The 28-year-old organization bought the property, in a former Elks Lodge right across from the Department of Housing and Community Development on Good Hope Road SE, for $950,000 in December. It’s a $3 million project, and after landing a $175,000 gift from the Cafritz Foundation, organizers are hoping to raise another $750,000 by the end of the year to make the numbers work. When it’s operational, the facility will house 50 women at night and serve meals to 100 per day, along with providing other supportive services.
Despite the fact that it’s been in the works for seven months now, lots of people in the area found out about it just last week, in an email blast from Council Chairman Kwame Brown. Today, Advisory Neighborhood Commissioner Greta Fuller fired off a letter to the relevant agency directors complaining that the area was already overburdened with homeless services and drug treatment programs; there are four others within a few blocks of Calvary’s site.
“It’s a very frustrating process, because the community wants so desperately to move forward, and when services like this are on every block in our neighborhood, it makes it difficult to promote the neighborhood,” says Charles Wilson, president of the Historic Anacostia Block Association. “You can tell that some people have been maneuvering behind the scenes to move this process forward…you just get a sense that politicians have made it possible for them to make the transition to Good Hope Road.”

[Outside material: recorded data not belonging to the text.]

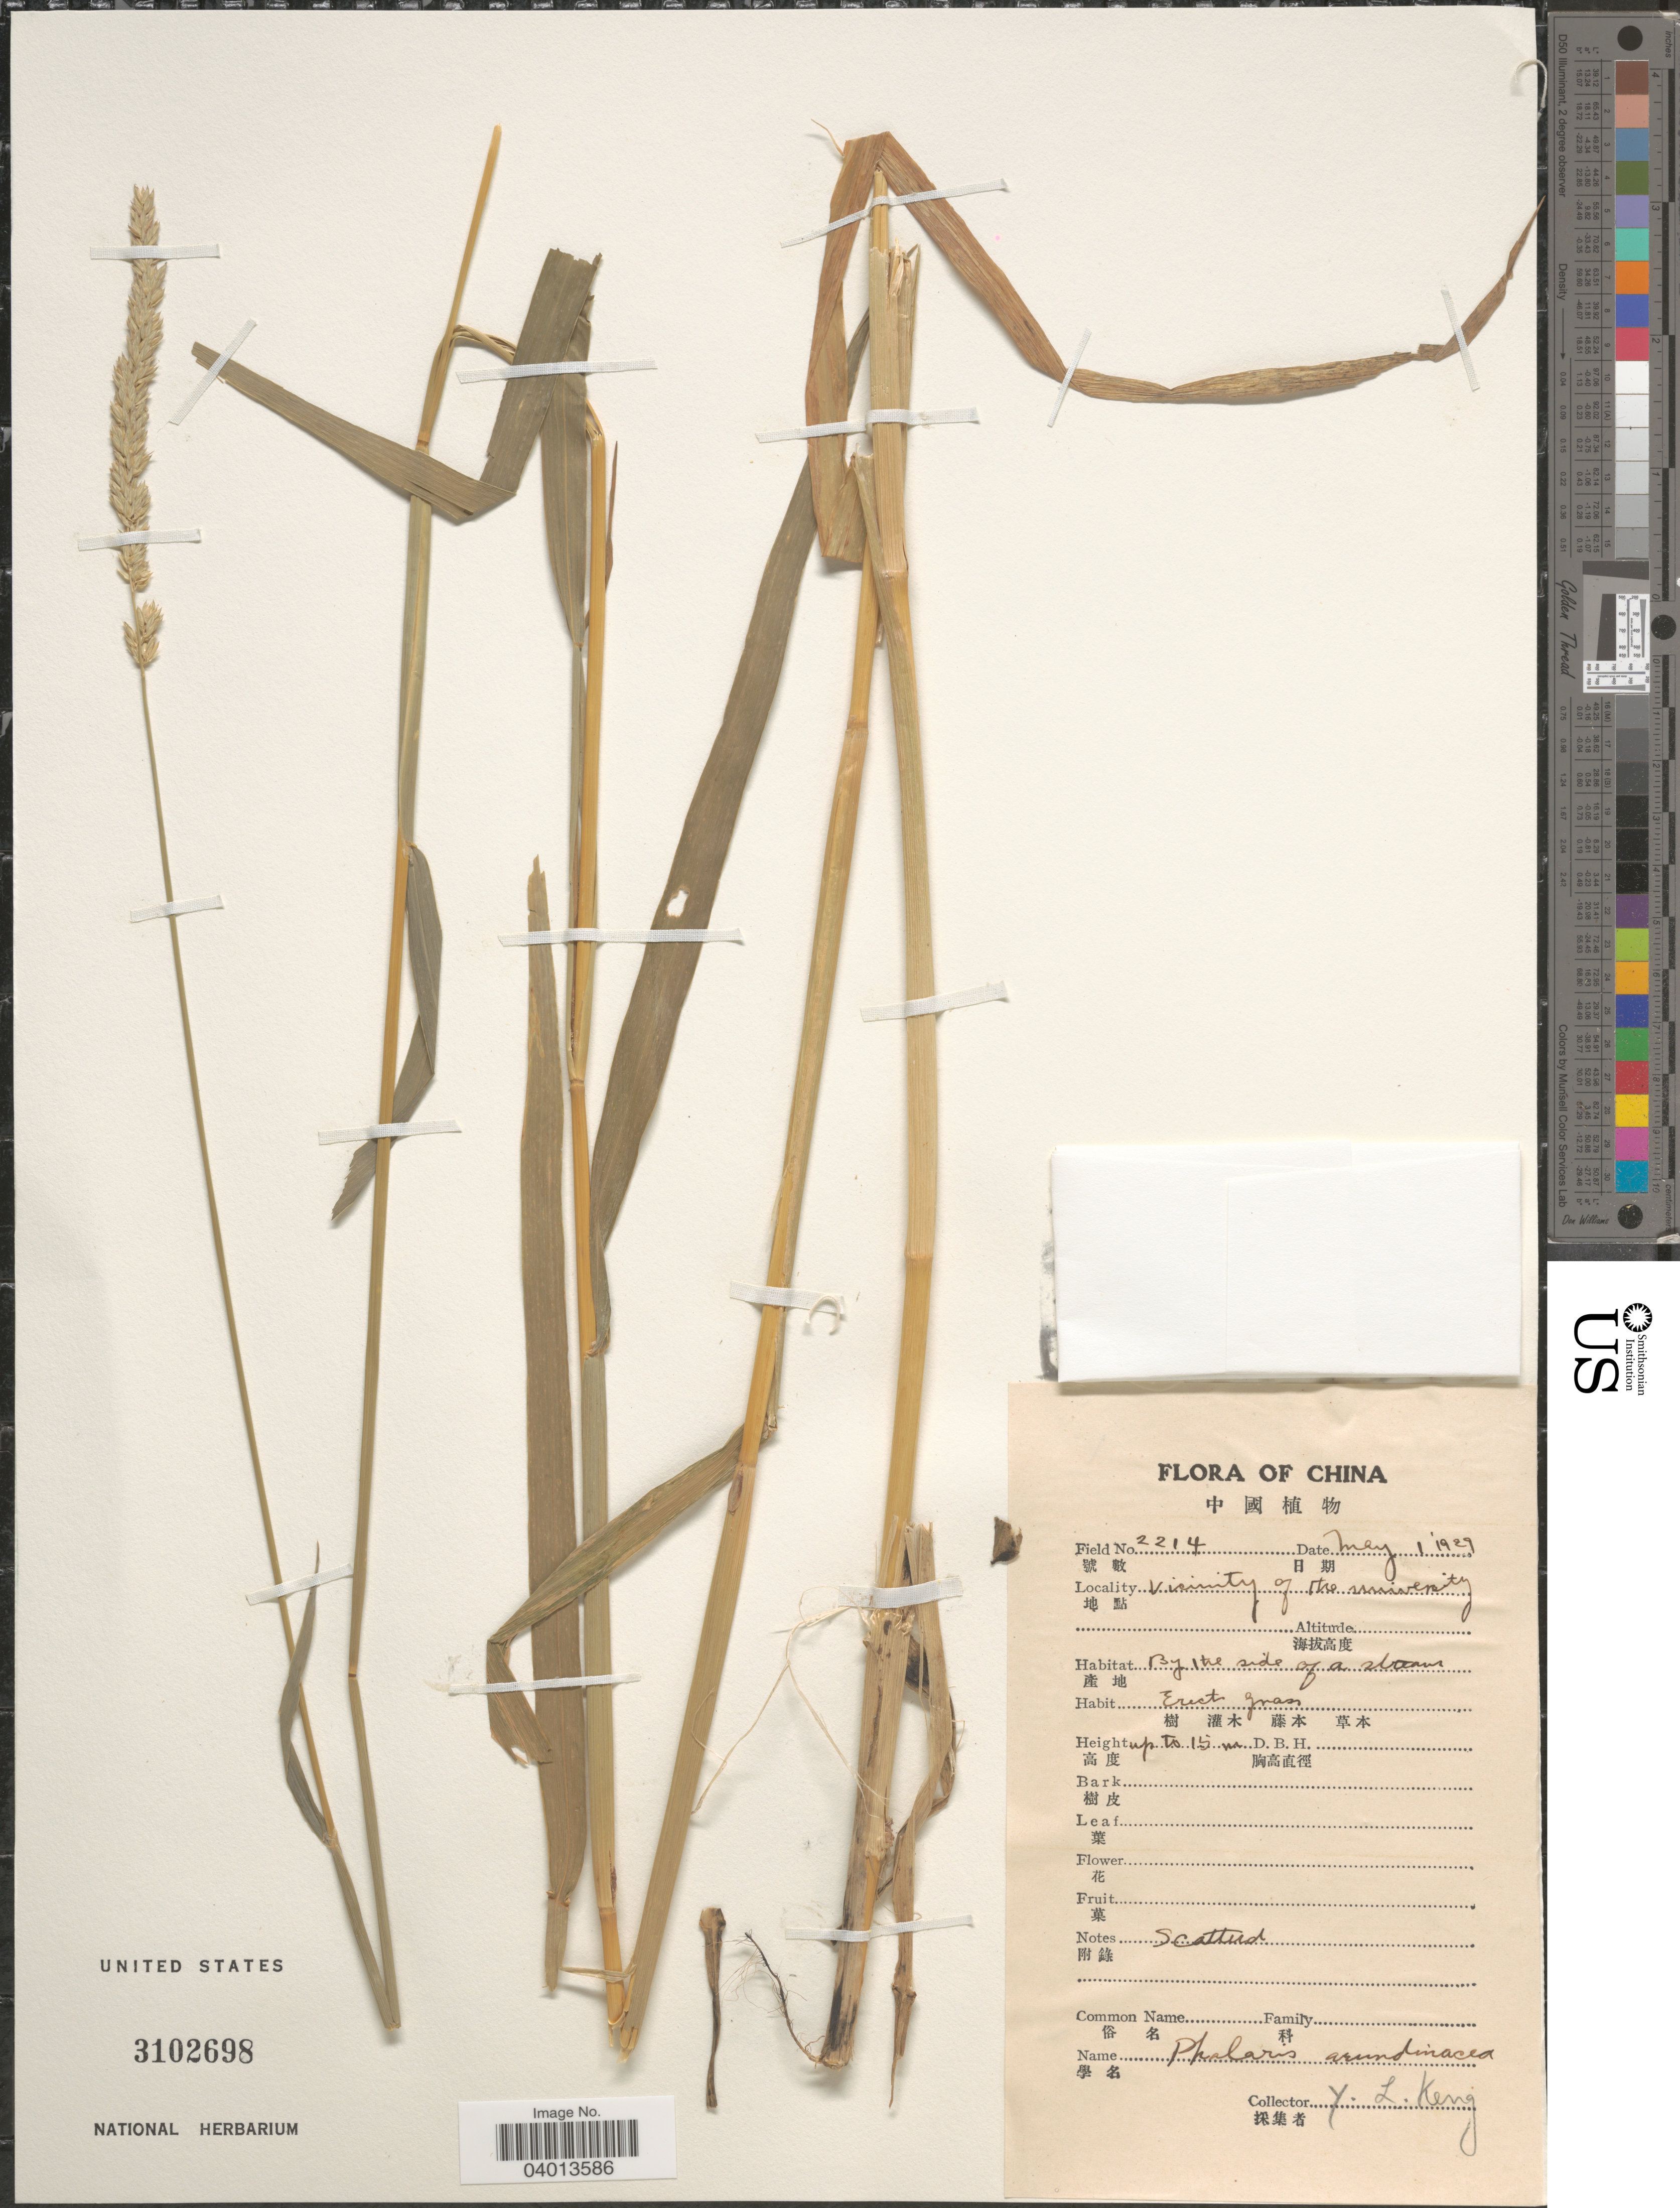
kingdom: Plantae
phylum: Tracheophyta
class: Liliopsida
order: Poales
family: Poaceae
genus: Phalaris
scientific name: Phalaris arundinacea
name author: L.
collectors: Y. L. Keng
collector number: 2214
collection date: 1929-05-01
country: China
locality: Vicinity of the university.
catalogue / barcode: US 3102698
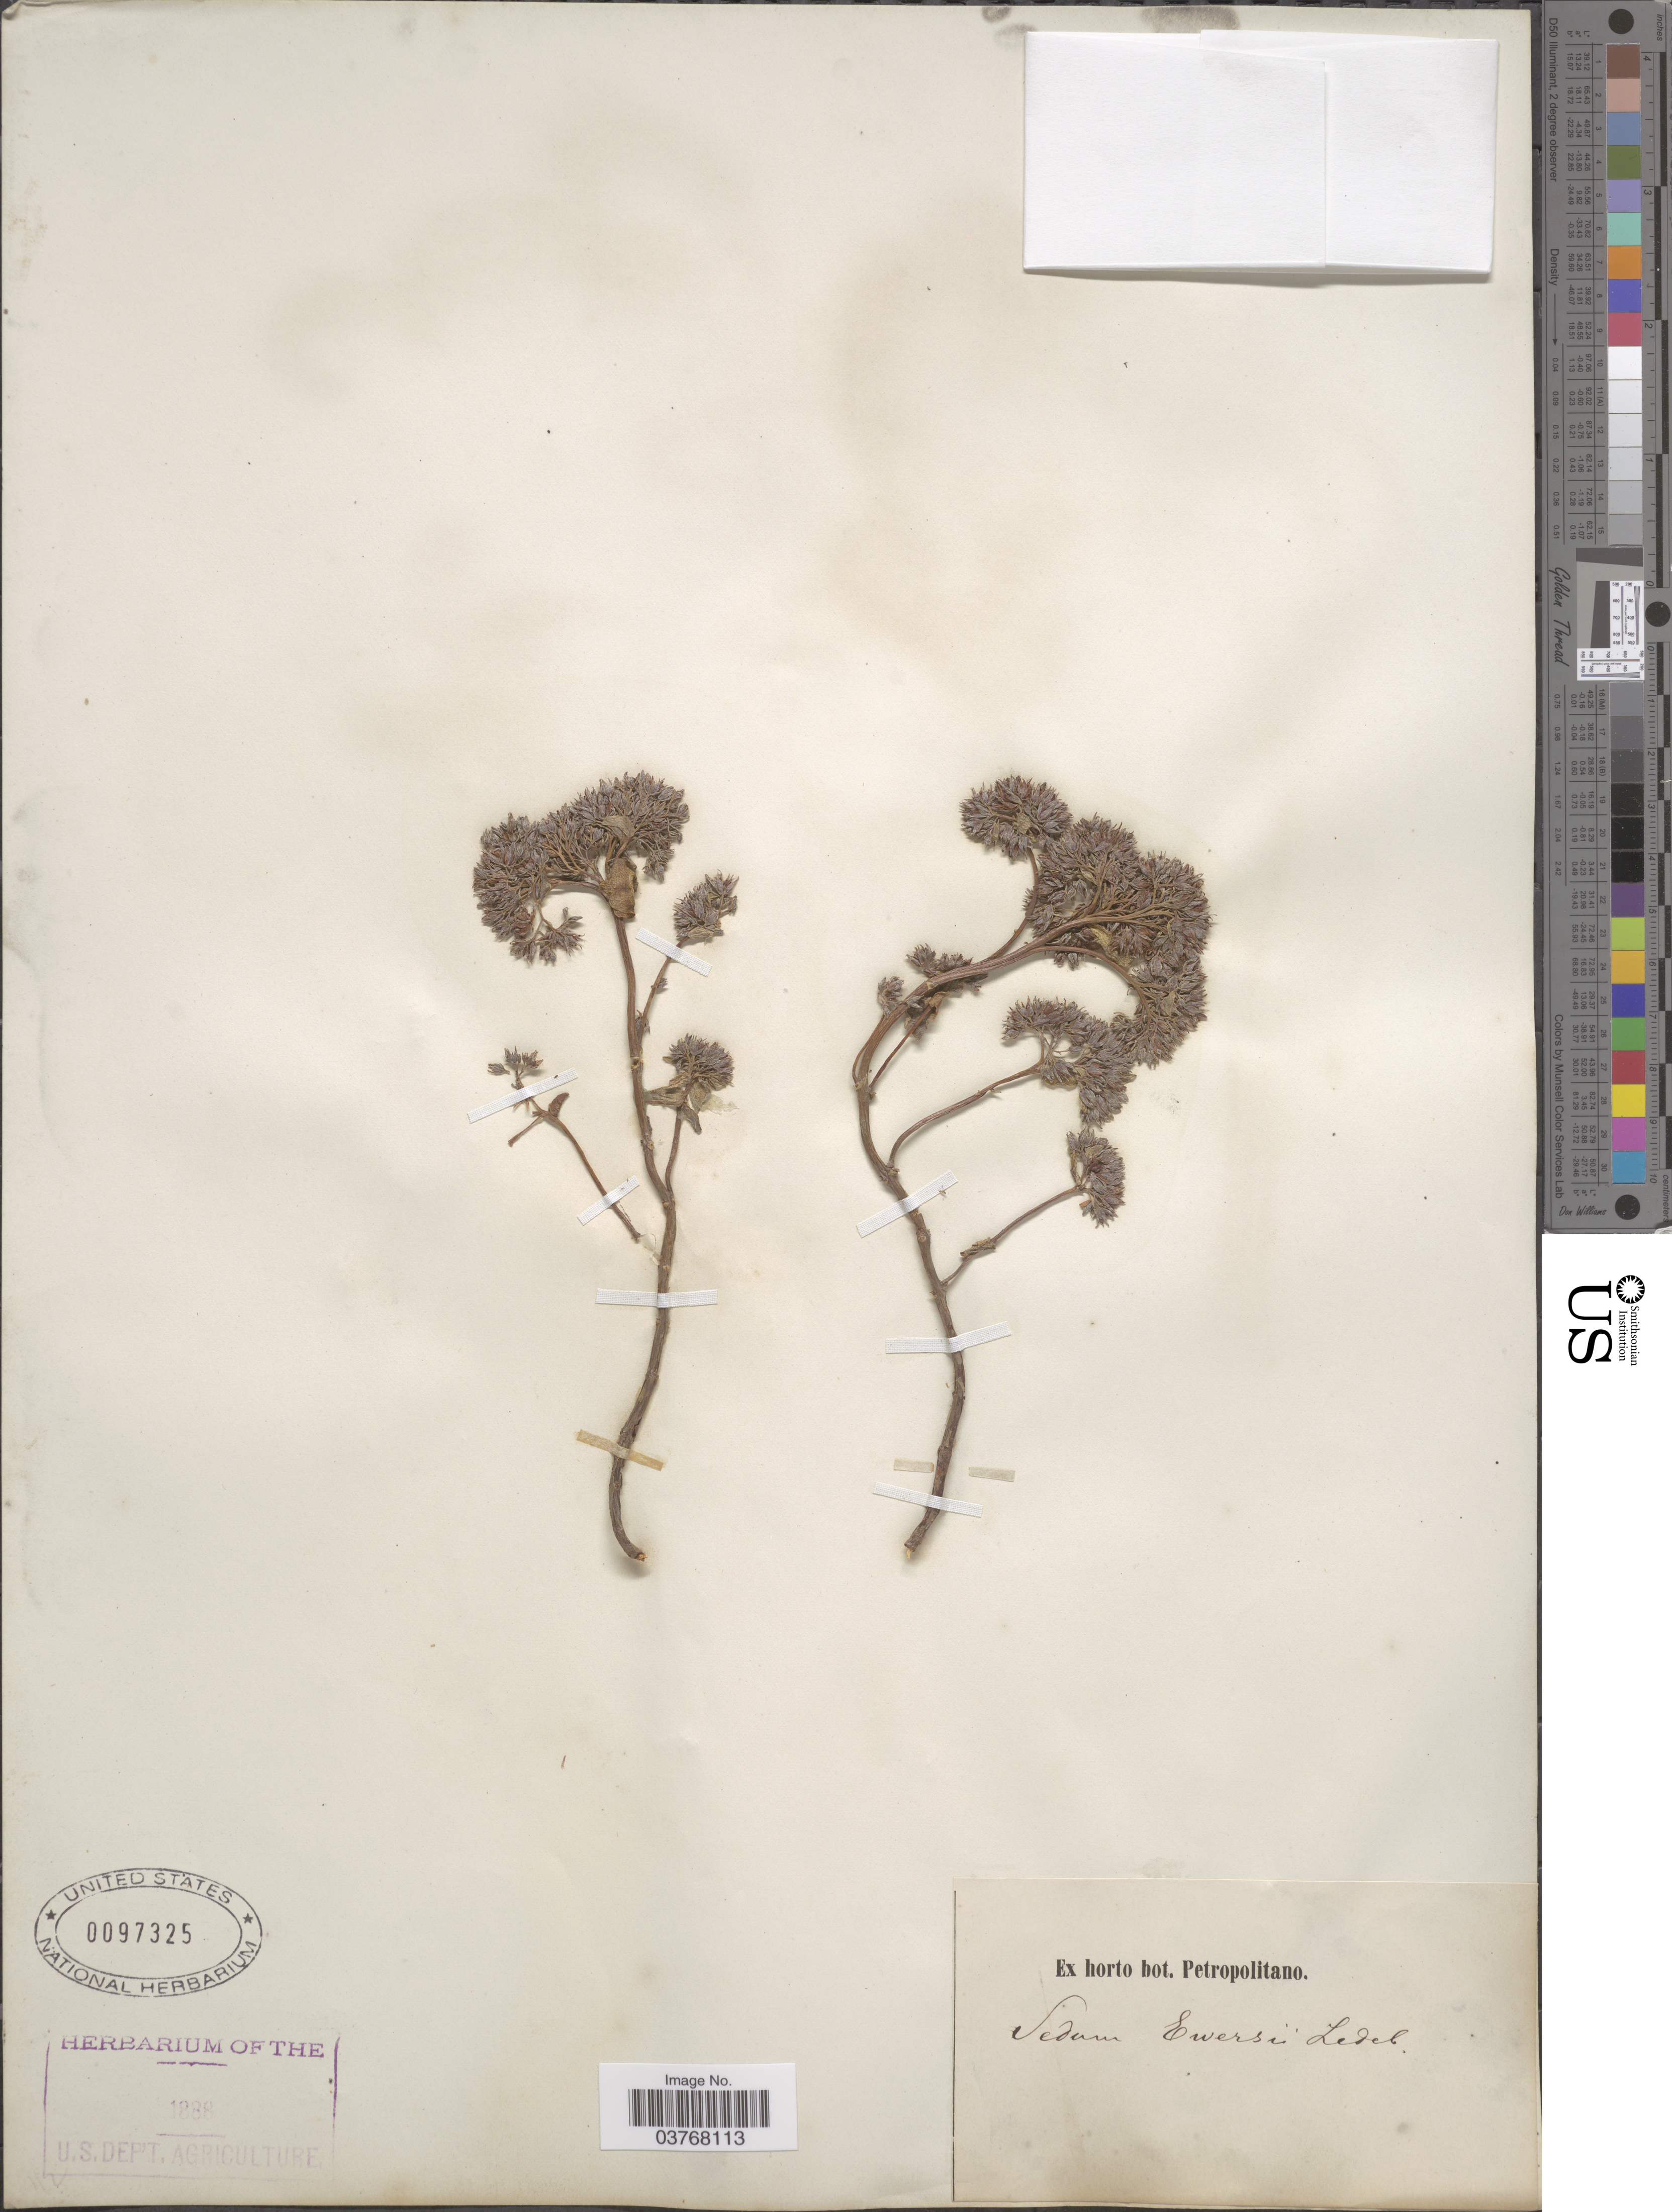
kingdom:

Wilson’s got a point, of course. While not much has been willing to rent space there yet, that’s theoretically a prime retail or restaurant location, and it’s hard to convince a sit-down restaurant to put their sidewalk cafe right next to a homeless shelter (whether or not the aversion is well-founded). And of course, Calvary did itself no favors by getting this far along in the process without starting a discussion with community groups; that’s only asking for hostility.
Still, there’s also no reason why a well-managed shelter has to be a blight on the community. Many are fairly innocuous. And there’s clearly a need for these kinds of services, somewhere. Calvary’s executive director Kris Thompson was on vacation and unable to comment, but staff are apparently supposed to defend their program at ANC 8A’s meeting tomorrow.